**出典本文:**
▶

菅首相の脅威になるかといえば疑問符がつくものの、今回の立候補には本人が女性初の総理を目指す意欲を示すということ以外に、「小池百合子・東京都知事が旧知の二階幹事長と組んで国政に復帰しようとした際に『女性候補』というアピールポイントを薄められるため、首相候補として『反小池』の支持を集められるという狙いもある」(冒頭のベテラン議員)という。いずれにしても、安倍氏が実質的に率いる自民党最大派閥の細田派の支援をどれだけ取り付けられるかが勝負になると見られる。
■麻生派のホープ、鈴木けいすけ議員、二階氏発言「認識が違う」と批判
前述の二階氏のけん制発言に対し、自民党麻生派の若手ホープといわれる鈴木馨祐(けいすけ)衆議がツイッターで以下のように発言したことが話題になった。
「党則で決まっている総裁選。党運営を担う幹事長のこの発言は認識が違うと言わざるをえません。様々な政策に絶対的な正解は無いのだから、この総裁選の機会に国民に開かれた形でコロナ対策を含めた議論を徹底して戦わせることこそが国民の皆さんの信頼に応える自民党の姿です」

◀

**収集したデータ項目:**
▶

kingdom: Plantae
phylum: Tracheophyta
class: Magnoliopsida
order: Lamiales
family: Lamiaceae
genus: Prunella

◀

自民党総裁選をめぐる記事から、「菅首相の脅威になるかといえば」から「るかが勝負になると見られる。」までの部分をそのまま書き写しなさい。

**課題の解答:**
菅首相の脅威になるかといえば疑問符がつくものの、今回の立候補には本人が女性初の総理を目指す意欲を示すということ以外に、「小池百合子・東京都知事が旧知の二階幹事長と組んで国政に復帰しようとした際に『女性候補』というアピールポイントを薄められるため、首相候補として『反小池』の支持を集められるという狙いもある」(冒頭のベテラン議員)という。いずれにしても、安倍氏が実質的に率いる自民党最大派閥の細田派の支援をどれだけ取り付けられるかが勝負になると見られる。